The play begins with the old man finding a black glove in the vestibule.  The glove contains a ring that Ellen has been accused of stealing.  As a punishment for this false accusation, the Angel instructs the Tomte to steal the Young Wife’s Child only to be returned to her on Christmas, to teach her an important lesson.  The Old Man gives the glove to the Caretaker who loses it, gets it back from the Old Woman, and then loses it again to the Tomte who gives it back to the Old Man who then ultimately gives it to Ellen the maid who finds the ring inside.  The passing of the glove from person to person highlights the many ways their destinies are interwoven.  The Old Man works tirelessly in the attic to find the meaning of life.  It’s a dark night of the soul in which the Tomte convinces him to burn all his papers and books.  The only thing he keeps is a box of memories which reminds him of the wife and daughter he has left behind.  It turns out that the young wife is his very daughter, whose glove he had found, but he dies before being able to reunite with her.  The young wife begs Ellen to forgive her for accusing her of stealing the ring and performs the final services on her long lost father in the attic.  For this she is rewarded with the return of her child and the Tomte blows her a kiss in the spirit of Chirstmas.

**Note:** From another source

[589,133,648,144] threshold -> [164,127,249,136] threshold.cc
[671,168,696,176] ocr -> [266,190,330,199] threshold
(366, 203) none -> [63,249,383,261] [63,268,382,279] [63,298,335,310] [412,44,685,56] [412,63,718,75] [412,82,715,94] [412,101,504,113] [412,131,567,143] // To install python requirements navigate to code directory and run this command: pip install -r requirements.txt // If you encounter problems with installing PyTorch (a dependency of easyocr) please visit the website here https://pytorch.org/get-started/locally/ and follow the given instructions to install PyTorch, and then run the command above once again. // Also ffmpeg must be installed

This strange and wonderful play has many different styles running through it.  Some scenes are in verse, some are mimed, others are simple, natural and humorous.  It is a far more contemplative play than the other Chamber Plays and is the most cheerful and redemptive.  It is a tour-de-force displaying all the different aspects of Strindberg’s dramaturgy he had developed over the years: realism, fantasy, dream-visions, sleepwalking, causal conversation, and beautiful poetry.  It is a fitting end to the chamber plays that together are such a magnificent demonstration of theatrical style and power.

The Road Ahead

I write this in the middle of our summer workshop in preparation for our fall full productions of these plays in repertory.  Finding a design strategy and performance style that both unifies these plays and highlights their extraordinary differences has been a remarkable challenge.  It reminds me of the challenge I took sixteen years ago of directing Strindberg’s last play, The Great Highway, which many considered to be unproduceable.  Whether it was a success or a failure, it started a lifelong love of Strindberg which I value most highly.

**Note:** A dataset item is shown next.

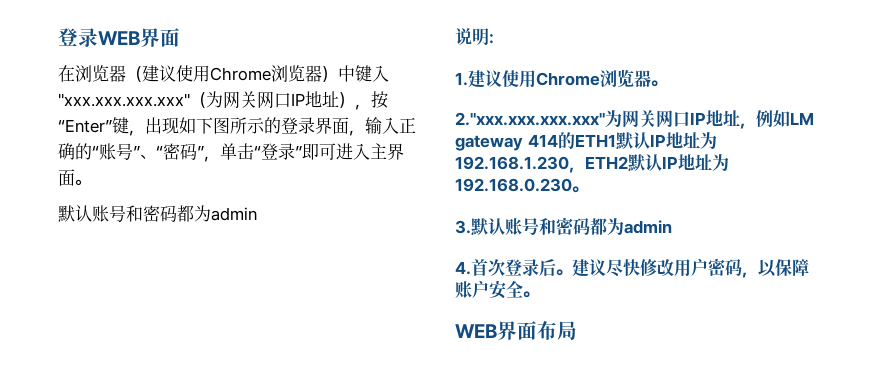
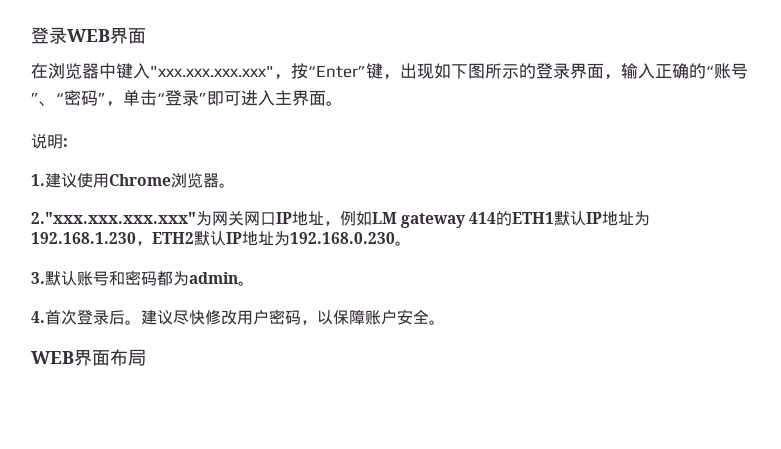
[126,65,389,82] [58,91,355,109] （建议使用Chrome浏览器）中键入"xxx.xxx.xxx.xxx"（为网关网口IP地址） -> [99,63,274,79] 中键入"xxx.xxx.xxx.xxx"
[58,205,257,222] // 默认账号和密码都为admin -> (343, 103) none
(672, 227) none -> [238,281,254,286] 。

Likewise, whether our upcoming journey succeeds or fails, we have already gained one enormous success – these magnificent translations by Paul Walsh.  I hope you enjoy reading these plays that we prize enough to dedicate a healthy chunk of our lives to realizing.  They are extraordinary.

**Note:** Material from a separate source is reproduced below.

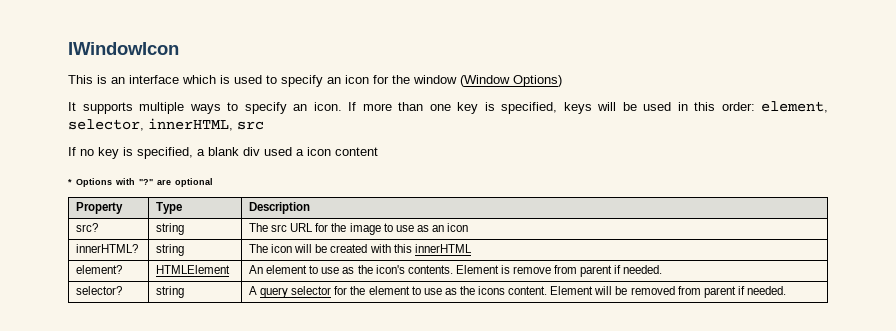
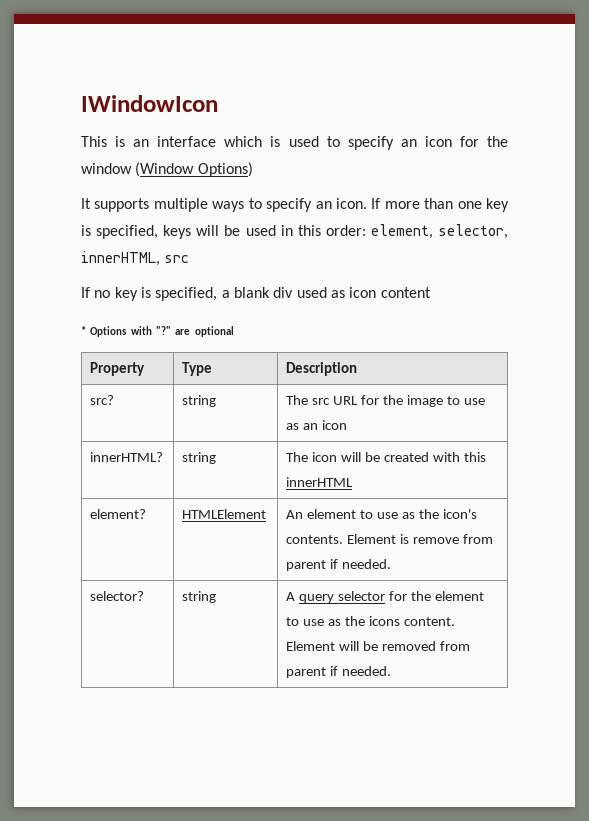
[296,149,304,156] a -> [330,290,345,298] as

Footnotes    (↵ returns to text)

  1. The demise of the Intimate Theater was brought on by a fight between Strindberg and Falck because the later had put on a production of a play by Maurice Maeterlinck.  Strindberg who was funding the theater with his own money and the money of his supporters felt that although he admired Maurice Maeterlinck, the Intimate Theater needed to stay devoted to Strindberg’s work.  Strindberg was famously easy to offend and what to Falck seemed like a minor disagreement resulted in the end of their partnership and friendship.